The US Food and Drug Administration (FDA) has approved the immunotherapy drug Tecentriq (atezolizumab) for the treatment of small cell lung cancer (SCLC). It’s the second immunotherapy drug approved for people with advanced SCLC, but the first approved for use as part of the initial (first-line) treatment. It’s to be used along with chemotherapy for SCLC that has not already been treated with other drugs.
About 10% to 15% of lung cancers are small cell lung cancer. This type of cancer is often advanced when it’s first found, and patients with this cancer typically don’t have many treatment options. What’s more, very few new drugs have been approved to treat SCLC over the past 20 years.
Tecentriq is a type of drug called a checkpoint inhibitor. It works by blocking PD-L1, a protein on some cancer cells that prevents the immune system from attacking them. It’s already approved to treat people with non-small cell lung cancer, bladder cancer, and triple-negative breast cancer.

═══

- [About this exercise]: Quote the passage from the FDA approval text exactly, beginning with the words "The US Food" and stopping after "with other drugs.".

═══

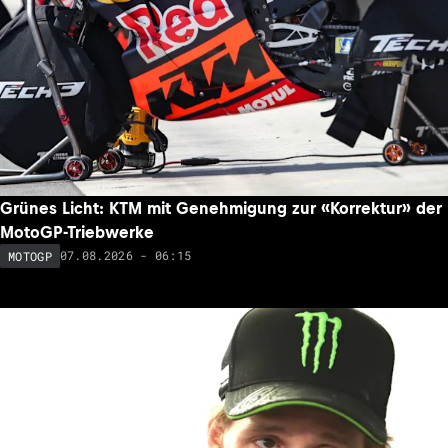
Grünes Licht: KTM mit Genehmigung zur «Korrektur» der
MotoGP-Triebwerke
07.08.2026 - 06:15
MOTOGP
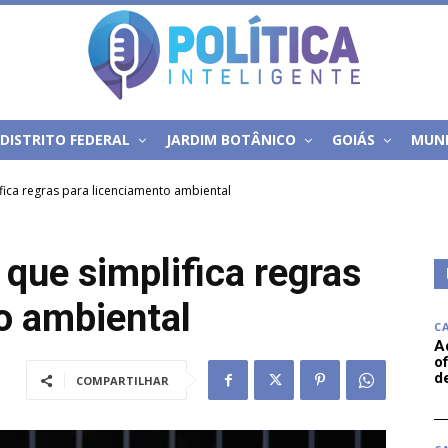
DISTRITO FEDERAL
JARDIM BOTÂNICO
GOIÁS
MUN
ica regras para licenciamento ambiental
que simplifica regras
o ambiental
C
A
of
d
COMPARTILHAR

═══

- [Answer]:
The US Food and Drug Administration (FDA) has approved the immunotherapy drug Tecentriq (atezolizumab) for the treatment of small cell lung cancer (SCLC). It’s the second immunotherapy drug approved for people with advanced SCLC, but the first approved for use as part of the initial (first-line) treatment. It’s to be used along with chemotherapy for SCLC that has not already been treated with other drugs.